Filimonov’s grandmother Diana Cherkasova, and his grandfather Vladimir Meleshko, told CPJ that the teenager had also been urged to “confess” that he had witnessed Meleshko kill the journalist. Prosecutors had initially considered both Meleshko, who is Veronika Cherkasova’s stepfather, and Filimonov, suspects in the murder but did not pursue them for lack of evidence, the Belarusian Association of Journalists (BAJ) reported.

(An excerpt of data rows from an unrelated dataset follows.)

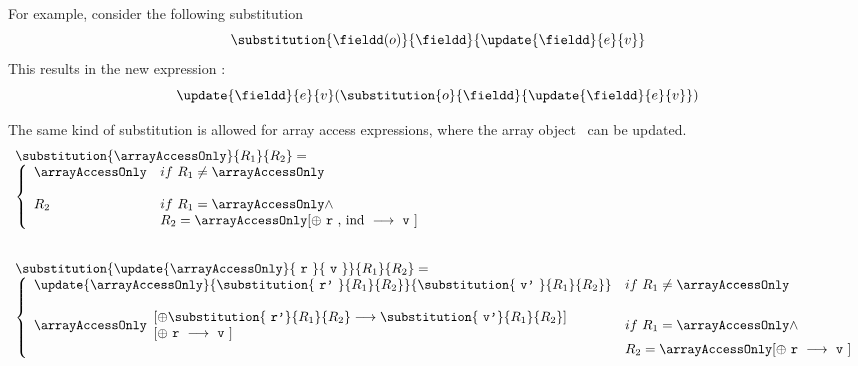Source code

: For example, consider the following substitution  
$$ \substitution{\fieldd(o)}{\fieldd}{\update{\fieldd}{e }{v }} $$
This results in the new expression : 
$$\update{\fieldd}{ e}{ v} (\substitution{o}{ \fieldd}{ \update{ \fieldd}{ e}{ v }}) $$


The same kind of substitution is allowed for array access expressions, where the array object \arrayAccessOnly \  can be updated. 
$$  
\begin{array}{l}
\substitution{\arrayAccessOnly}{R_1}{R_2} = \\
\left\{\begin{array}{ll}
\arrayAccessOnly  & if \ R_1 \neq \arrayAccessOnly \\ 
&\\ 

R_2  &  if \  R_1 = \arrayAccessOnly \wedge \\
               &  R_2 = \arrayAccessOnly  [ \oplus \mbox{ \rm \texttt{r} , ind } \longrightarrow \mbox{  \rm \texttt{v} } ]
\end{array}
\right. \\
\\
\\
\substitution {\update{\arrayAccessOnly}{ \mbox{ \rm \texttt{r} }}{ \mbox{  \rm \texttt{v} } }} {R_1}{R_2} = \\
\left\{\begin{array}{ll}
\update{\arrayAccessOnly}{ \substitution{\mbox{ \rm \texttt{r'} }}{ R_1 }{ R_2}}{ \substitution{\mbox{ \rm \texttt{v'} }}{ R_1 }{ R_2}  } 

 & if \ R_1 \neq \arrayAccessOnly \\
& \\ 
\arrayAccessOnly  \begin{array}{l}
                        \lbrack \oplus \substitution{ \mbox{ \rm \texttt{r'}}}{R_1}{R_2} \longrightarrow  \substitution{ \mbox{ \rm \texttt{v'}} }{R_1}{R_2} \rbrack \\
	                \lbrack \oplus \mbox{ \rm \texttt{r} } \longrightarrow \mbox{  \rm \texttt{v} } \rbrack
	     \end{array}
&  

                if \   R_1 = \arrayAccessOnly \wedge \\
               &  R_2 = \arrayAccessOnly[ \oplus \mbox{ \rm \texttt{r} } \longrightarrow \mbox{  \rm \texttt{v} } ]

\end{array}
\right. 
\end{array}
$$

The grandparents said the authorities had sought a pretext to arrest Filimonov immediately after the murder. On February 2, 2005, investigators went to Filimonov’s Minsk school and tried to take him to a psychiatric hospital for evaluation without the knowledge of his family. Between February and April 2005, Filimonov stayed in Moscow with his father, Dmitry Filimonov, to escape the pressure. Filimonov returned to Minsk after prosecutors said he was no longer a suspect, BAJ reported. But in December he was charged with currency forgery.

The grandparents said Filimonov had a chronic heart condition which had deteriorated in detention. He had also lost weight. They thanked all those who had lobbied for his release.
On February 24, the Minsk Prosecutor’s Office said it was reopening the investigation into Cherkasova’s murder, the news agency Interfax said. Prosecutors said the renewal “has nothing to do with the detention of Anton Filimonov” but they declined to say what had prompted the move.